『20世紀精神病理学史』

未読山の中から、渡辺哲夫『20世紀精神病理学史』と『死と狂気』を読む。どちらもちくま文庫から。

『20世紀精神病理学史』のほうは、予想はついていたけれども、やはり「歴史」ではなかった。著者自身が、「本書の意図は、20世紀精神病理学を出来事の連続として、すなわち精神病理学者の知的労働史とその成果の行列としてみることではない。もしもそうであるなら、事は一枚の年表で足りる。」と宣言しているのだから、仕方がない。 精神病理学者の仕事の歴史を書くことが、本当に一枚の年表で足りるかどうかについては、私はそうは思わないが、著者がそういう問題には興味がないという意味にとるべきだろう。

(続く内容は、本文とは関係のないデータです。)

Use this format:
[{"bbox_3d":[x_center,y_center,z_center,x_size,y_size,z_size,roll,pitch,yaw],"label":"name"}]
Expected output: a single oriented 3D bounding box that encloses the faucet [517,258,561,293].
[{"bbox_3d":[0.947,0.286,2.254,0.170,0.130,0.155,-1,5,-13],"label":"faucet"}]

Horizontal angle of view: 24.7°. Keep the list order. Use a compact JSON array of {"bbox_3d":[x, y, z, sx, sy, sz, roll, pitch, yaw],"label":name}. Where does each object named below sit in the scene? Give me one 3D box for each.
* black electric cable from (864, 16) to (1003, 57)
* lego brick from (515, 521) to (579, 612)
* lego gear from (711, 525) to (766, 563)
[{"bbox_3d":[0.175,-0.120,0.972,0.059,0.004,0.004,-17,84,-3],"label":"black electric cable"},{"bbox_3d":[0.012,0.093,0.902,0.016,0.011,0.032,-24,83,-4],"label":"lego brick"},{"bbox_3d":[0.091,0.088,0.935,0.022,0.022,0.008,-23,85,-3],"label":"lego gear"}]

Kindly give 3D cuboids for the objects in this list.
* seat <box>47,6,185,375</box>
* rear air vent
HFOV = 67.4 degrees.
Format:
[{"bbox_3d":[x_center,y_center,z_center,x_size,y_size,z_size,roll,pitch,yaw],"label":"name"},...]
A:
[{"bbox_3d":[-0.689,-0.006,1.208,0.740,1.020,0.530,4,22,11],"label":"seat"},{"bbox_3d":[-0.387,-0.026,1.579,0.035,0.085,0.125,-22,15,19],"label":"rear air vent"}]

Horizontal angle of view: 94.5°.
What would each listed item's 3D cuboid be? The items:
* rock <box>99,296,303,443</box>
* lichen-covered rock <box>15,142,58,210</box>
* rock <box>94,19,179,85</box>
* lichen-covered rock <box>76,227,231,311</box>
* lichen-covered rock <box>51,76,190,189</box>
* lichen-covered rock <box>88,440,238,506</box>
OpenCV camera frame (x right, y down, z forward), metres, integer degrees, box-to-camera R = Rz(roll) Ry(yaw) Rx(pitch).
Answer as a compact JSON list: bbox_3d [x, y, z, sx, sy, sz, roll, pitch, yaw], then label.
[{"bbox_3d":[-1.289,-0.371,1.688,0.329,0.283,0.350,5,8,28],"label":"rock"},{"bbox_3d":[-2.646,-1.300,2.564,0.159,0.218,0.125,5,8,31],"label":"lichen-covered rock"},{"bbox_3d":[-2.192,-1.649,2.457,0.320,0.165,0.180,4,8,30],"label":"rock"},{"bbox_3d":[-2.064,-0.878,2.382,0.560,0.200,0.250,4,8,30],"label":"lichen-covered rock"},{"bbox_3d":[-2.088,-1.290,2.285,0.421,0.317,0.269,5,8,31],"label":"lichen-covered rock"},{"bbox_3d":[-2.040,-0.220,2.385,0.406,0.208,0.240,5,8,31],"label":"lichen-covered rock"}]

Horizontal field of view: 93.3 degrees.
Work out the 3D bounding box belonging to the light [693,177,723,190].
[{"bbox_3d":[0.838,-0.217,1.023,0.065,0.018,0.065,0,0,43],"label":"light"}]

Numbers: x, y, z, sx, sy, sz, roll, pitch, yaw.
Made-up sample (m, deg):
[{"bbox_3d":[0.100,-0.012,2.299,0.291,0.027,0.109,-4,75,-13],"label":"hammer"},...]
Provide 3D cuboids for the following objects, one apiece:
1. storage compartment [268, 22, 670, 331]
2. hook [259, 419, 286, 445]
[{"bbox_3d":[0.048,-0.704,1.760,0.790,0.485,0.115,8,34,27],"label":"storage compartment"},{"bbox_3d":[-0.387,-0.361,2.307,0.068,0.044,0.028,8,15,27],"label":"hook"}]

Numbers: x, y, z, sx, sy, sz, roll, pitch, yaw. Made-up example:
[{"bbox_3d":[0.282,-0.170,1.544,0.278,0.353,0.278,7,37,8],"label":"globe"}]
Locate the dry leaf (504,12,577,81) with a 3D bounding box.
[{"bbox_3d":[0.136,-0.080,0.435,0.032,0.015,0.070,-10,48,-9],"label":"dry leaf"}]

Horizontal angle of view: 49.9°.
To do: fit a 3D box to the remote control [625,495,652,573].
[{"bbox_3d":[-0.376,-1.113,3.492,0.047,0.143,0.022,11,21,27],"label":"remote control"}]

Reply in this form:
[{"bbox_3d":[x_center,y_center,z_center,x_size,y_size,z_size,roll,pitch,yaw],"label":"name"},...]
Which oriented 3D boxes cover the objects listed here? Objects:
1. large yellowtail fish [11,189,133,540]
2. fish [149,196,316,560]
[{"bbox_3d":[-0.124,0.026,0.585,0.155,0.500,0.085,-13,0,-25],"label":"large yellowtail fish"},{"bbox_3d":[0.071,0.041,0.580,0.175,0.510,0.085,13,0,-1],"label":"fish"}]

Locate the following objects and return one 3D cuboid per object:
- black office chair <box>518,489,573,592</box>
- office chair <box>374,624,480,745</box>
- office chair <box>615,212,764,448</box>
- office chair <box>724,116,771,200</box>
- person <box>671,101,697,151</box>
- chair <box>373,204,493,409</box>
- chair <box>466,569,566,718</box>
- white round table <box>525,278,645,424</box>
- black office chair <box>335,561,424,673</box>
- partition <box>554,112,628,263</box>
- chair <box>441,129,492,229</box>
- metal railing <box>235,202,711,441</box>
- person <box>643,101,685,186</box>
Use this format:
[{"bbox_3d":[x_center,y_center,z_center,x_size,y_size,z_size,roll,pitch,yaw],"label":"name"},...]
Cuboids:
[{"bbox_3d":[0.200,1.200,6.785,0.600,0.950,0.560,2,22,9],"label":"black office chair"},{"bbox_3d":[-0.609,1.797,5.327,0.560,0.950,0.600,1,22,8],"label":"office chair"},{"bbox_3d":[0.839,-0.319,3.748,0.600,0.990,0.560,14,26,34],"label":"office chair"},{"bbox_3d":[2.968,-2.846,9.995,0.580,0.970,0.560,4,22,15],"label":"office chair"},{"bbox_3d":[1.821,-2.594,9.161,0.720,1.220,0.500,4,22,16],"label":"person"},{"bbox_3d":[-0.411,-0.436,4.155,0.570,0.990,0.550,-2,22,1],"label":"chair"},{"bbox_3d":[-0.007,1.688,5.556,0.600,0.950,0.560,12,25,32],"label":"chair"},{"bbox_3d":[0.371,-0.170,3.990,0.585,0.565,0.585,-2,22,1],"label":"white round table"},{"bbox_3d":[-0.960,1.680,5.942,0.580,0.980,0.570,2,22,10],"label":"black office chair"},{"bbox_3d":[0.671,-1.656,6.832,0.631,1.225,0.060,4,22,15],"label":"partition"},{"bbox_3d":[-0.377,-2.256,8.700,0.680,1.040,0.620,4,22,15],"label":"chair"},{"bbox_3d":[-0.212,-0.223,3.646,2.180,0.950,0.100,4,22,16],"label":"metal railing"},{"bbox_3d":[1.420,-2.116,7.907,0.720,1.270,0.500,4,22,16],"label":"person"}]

昨日に引き続いて、小うるさいことを書いて申し訳ないけれども、これは学者として書いておいたほうがいい。ユングの発言を引用して彼のイデオロギー的な側面を批判的に論じている箇所で、その出典がわからないままご自分のメモから引用して議論をしているけれども、こういう微妙な問題についての重要な引用のときには、いったいどの著作・手紙などから引用しているのか、読者に明らかにしたほうがいい。

『死と狂気』のほうは、症例の分析を主として、美しく豊かに形而上学的で詩的で比喩的に洞察を展開したもので、これは、歴史の話ではないから安心して楽しく読んだ。